Todos os lutos acabam, ou encontram uma resolução, menos esse. Dói perder um pai, uma mãe, mas é um degrau da vida e depois seguimos. É duríssimo enterrar um irmão ou um amigo, mas depois seguimos. Mas perder um filho nem nome tem. É só a sensação que algo nos foi amputado. Ficamos meio humano meio fantasma.
No começo esses pais vivem por viver. Obedecem uma ordem para seguir em frente que nem sabem de onde vem. Toda comida tem o mesmo gosto de areia, o mundo perde as cores, o ar pesa para entrar, até respirar dói. O Natal não faz mais sentido. O almoço de domingo é apenas a continuação da missa. Os aniversários servem para chorar.
Eles só saem desse estado quando percebem que outros vivos precisam deles. Não é justo para com os que ficaram ter um adversário tão importante, especialmente se houver irmãos. O melhor sempre é deixar os mortos partirem. Nós no nosso mundo, eles no deles. Mas nos casos de pais que perdem filhos essas regras devem ser flexibilizadas, encontrar outro equilíbrio. Esses pais não podem dar-se ao luxo que seus filhos morram de novo. São as lembranças que os mantêm, de alguma forma, vivos.

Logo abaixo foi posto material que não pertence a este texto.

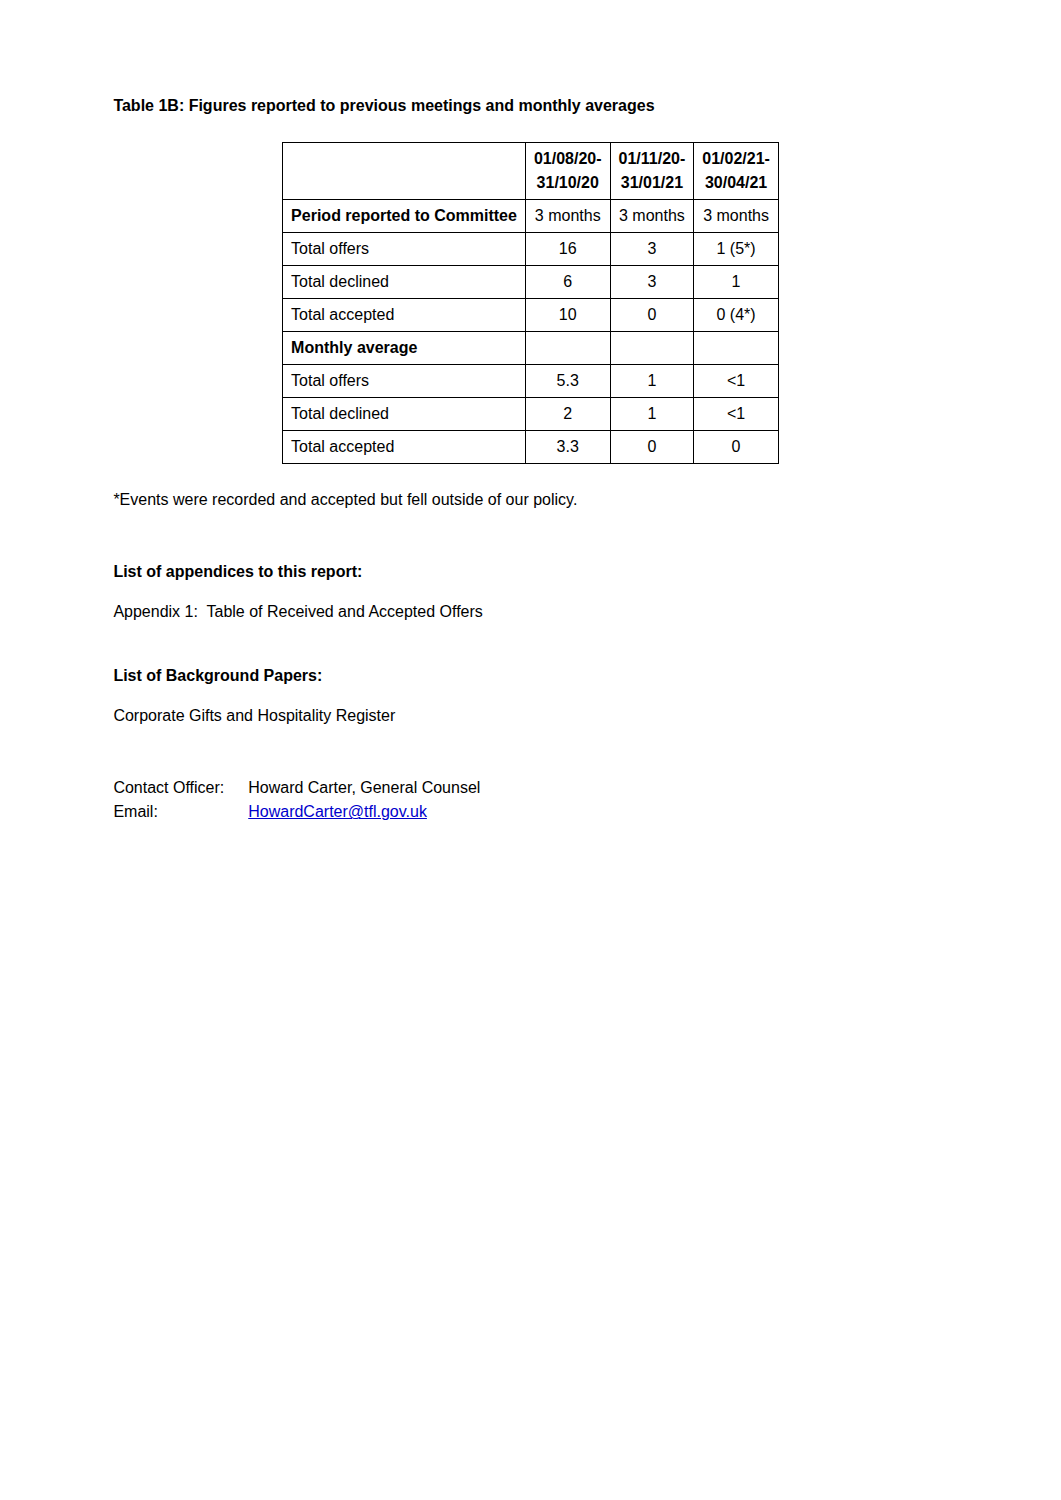Table 1B: Figures reported to previous meetings and monthly averages
| | 01/08/20- 31/10/20 | 01/11/20- 31/01/21 | 01/02/21- 30/04/21 |
| --- | --- | --- | --- |
| Period reported to Committee | 3 months | 3 months | 3 months |
| Total offers | 16 | 3 | 1 (5*) |
| Total declined | 6 | 3 | 1 |
| Total accepted | 10 | 0 | 0 (4*) |
| Monthly average | | | |
| Total offers | 5.3 | 1 | <1 |
| Total declined | 2 | 1 | <1 |
| Total accepted | 3.3 | 0 | 0 |
*Events were recorded and accepted but fell outside of our policy.
List of appendices to this report:
Appendix 1: Table of Received and Accepted Offers
List of Background Papers:
Corporate Gifts and Hospitality Register
| Contact Officer: | Howard Carter, General Counsel |
| Email: | HowardCarter@tfl.gov.uk |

O filho é a única certeza de que algo de nós restará após a partida. Os pais são os avalistas de uma vida que eles fundaram e ajudaram a erguer. Quando você é filho e algo acontece, ainda que mínimo, é para eles que darás a notícia. Um pai, quando conquista algo, é com os filhos que quer primeiro partilhar. Esse acervo de interesses mútuos, de referências cruzadas, vai servindo de parâmetro para a vida do filho que se sabe testemunhado. Os pais sentem que olhar para o filho o faz viver, crescer. Como deixar de pensar neles, se essa ocupação psíquica, durante anos, cimentou o caminho dos filhos? A morte torna esse olhar paterno impotente, o exercício dessas trocas inúteis. A perda os faz serem injustamente despedidos do seu melhor e mais amado trabalho, não existe aposentadoria para a função de pai nem de mãe.
Não critiquem as manifestações de luto dos pais que perderam seus filhos na boate Kiss que recém fechou três anos. Parece exagerado porque é exagerado. Mas é assim que é, e talvez seja assim que deva ser. Não lhes neguem a paternidade que lhes restou.